Given data:
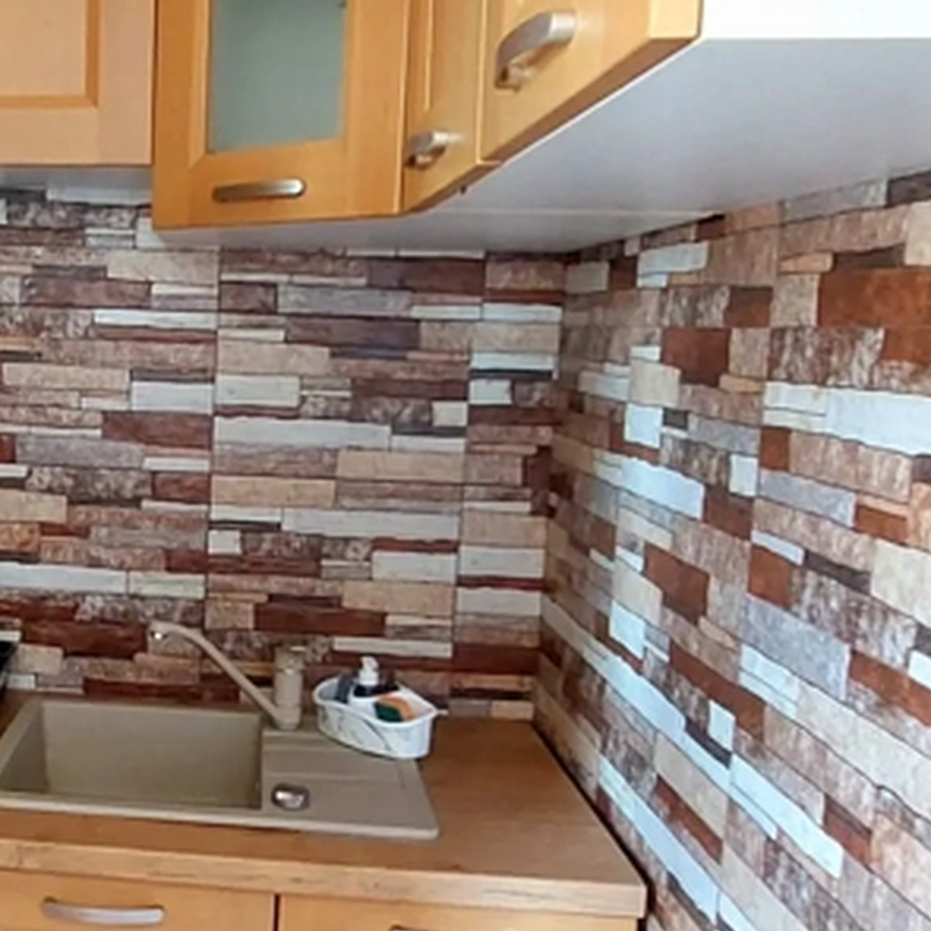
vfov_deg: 42.8
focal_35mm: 39
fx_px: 1187
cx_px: 69
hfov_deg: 39.3
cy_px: 464
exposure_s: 1/33
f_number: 2.2
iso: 400
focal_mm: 1.74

What the task asks:
Each entry should be repeated exactly as it appears; the pictures stay out.

Task solution:
vfov_deg: 42.8
focal_35mm: 39
fx_px: 1187
cx_px: 69
hfov_deg: 39.3
cy_px: 464
exposure_s: 1/33
f_number: 2.2
iso: 400
focal_mm: 1.74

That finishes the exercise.